Task to complete:
For the data below, restate word for word only the lines from the line containing "vfov_deg: 34.0" through the line containing "exposure_s: 1/50", both ends included.
Segment Start: Exercise material
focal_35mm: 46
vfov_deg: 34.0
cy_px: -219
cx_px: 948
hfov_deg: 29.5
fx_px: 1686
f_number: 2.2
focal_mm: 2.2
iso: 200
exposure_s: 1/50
Segment End: Exercise material
Segment Start: Exercise material
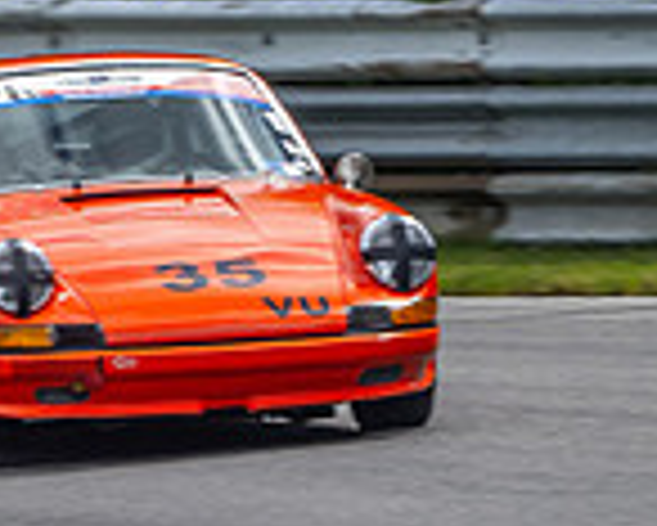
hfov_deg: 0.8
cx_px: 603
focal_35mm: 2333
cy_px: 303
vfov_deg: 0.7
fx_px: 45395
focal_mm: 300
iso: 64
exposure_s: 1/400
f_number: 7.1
Segment End: Exercise material
Segment Start: Exercise material
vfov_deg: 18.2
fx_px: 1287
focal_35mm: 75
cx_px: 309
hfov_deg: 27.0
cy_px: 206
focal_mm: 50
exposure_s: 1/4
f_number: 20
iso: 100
Segment End: Exercise material
Response to this task:
vfov_deg: 34.0
cy_px: -219
cx_px: 948
hfov_deg: 29.5
fx_px: 1686
f_number: 2.2
focal_mm: 2.2
iso: 200
exposure_s: 1/50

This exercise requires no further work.